- [WORK TO COMPLETE] Write down each of these rows again word for word, leaving nothing out.

[Segmentation data]
#####

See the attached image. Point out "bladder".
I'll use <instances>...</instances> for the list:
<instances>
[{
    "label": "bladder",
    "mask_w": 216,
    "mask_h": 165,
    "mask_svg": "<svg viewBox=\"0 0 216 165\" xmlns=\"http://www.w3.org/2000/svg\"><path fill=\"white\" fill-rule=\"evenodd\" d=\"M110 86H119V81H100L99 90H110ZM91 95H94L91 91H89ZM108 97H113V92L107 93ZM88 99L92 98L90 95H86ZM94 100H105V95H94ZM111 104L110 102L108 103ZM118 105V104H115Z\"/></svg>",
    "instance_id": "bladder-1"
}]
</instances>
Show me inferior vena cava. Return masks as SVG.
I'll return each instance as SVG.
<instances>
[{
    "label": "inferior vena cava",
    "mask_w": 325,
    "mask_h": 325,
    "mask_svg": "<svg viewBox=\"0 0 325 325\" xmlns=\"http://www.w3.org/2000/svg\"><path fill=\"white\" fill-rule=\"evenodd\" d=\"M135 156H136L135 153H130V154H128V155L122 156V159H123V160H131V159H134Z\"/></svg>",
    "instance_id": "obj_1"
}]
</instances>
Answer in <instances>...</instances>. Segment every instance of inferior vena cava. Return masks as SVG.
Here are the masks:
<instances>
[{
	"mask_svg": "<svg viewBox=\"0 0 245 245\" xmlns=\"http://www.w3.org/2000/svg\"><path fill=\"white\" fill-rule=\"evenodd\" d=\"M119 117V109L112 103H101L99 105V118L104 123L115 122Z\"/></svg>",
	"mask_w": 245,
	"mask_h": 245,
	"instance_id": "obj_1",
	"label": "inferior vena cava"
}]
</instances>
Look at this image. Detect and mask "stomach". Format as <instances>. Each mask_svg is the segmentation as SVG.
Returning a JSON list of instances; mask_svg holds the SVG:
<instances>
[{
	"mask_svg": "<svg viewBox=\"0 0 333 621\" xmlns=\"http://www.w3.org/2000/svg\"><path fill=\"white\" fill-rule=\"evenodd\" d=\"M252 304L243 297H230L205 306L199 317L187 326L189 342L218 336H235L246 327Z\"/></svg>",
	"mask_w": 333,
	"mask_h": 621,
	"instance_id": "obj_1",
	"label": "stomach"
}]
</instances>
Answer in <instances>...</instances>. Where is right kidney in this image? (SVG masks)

#####

- [TASK RESULT]
See the attached image. Point out "bladder".
I'll use <instances>...</instances> for the list:
<instances>
[{
    "label": "bladder",
    "mask_w": 216,
    "mask_h": 165,
    "mask_svg": "<svg viewBox=\"0 0 216 165\" xmlns=\"http://www.w3.org/2000/svg\"><path fill=\"white\" fill-rule=\"evenodd\" d=\"M110 86H119V81H100L99 90H110ZM91 95H94L91 91H89ZM108 97H113V92L107 93ZM88 99L92 98L90 95H86ZM94 100H105V95H94ZM111 104L110 102L108 103ZM118 105V104H115Z\"/></svg>",
    "instance_id": "bladder-1"
}]
</instances>
Show me inferior vena cava. Return masks as SVG.
I'll return each instance as SVG.
<instances>
[{
    "label": "inferior vena cava",
    "mask_w": 325,
    "mask_h": 325,
    "mask_svg": "<svg viewBox=\"0 0 325 325\" xmlns=\"http://www.w3.org/2000/svg\"><path fill=\"white\" fill-rule=\"evenodd\" d=\"M135 156H136L135 153H130V154H128V155L122 156V159H123V160H131V159H134Z\"/></svg>",
    "instance_id": "obj_1"
}]
</instances>
Answer in <instances>...</instances>. Segment every instance of inferior vena cava. Return masks as SVG.
Here are the masks:
<instances>
[{
	"mask_svg": "<svg viewBox=\"0 0 245 245\" xmlns=\"http://www.w3.org/2000/svg\"><path fill=\"white\" fill-rule=\"evenodd\" d=\"M119 117V109L112 103H101L99 105V118L104 123L115 122Z\"/></svg>",
	"mask_w": 245,
	"mask_h": 245,
	"instance_id": "obj_1",
	"label": "inferior vena cava"
}]
</instances>
Look at this image. Detect and mask "stomach". Format as <instances>. Each mask_svg is the segmentation as SVG.
Returning a JSON list of instances; mask_svg holds the SVG:
<instances>
[{
	"mask_svg": "<svg viewBox=\"0 0 333 621\" xmlns=\"http://www.w3.org/2000/svg\"><path fill=\"white\" fill-rule=\"evenodd\" d=\"M252 304L243 297H230L205 306L199 317L187 326L189 342L218 336H235L246 327Z\"/></svg>",
	"mask_w": 333,
	"mask_h": 621,
	"instance_id": "obj_1",
	"label": "stomach"
}]
</instances>
Answer in <instances>...</instances>. Where is right kidney in this image? (SVG masks)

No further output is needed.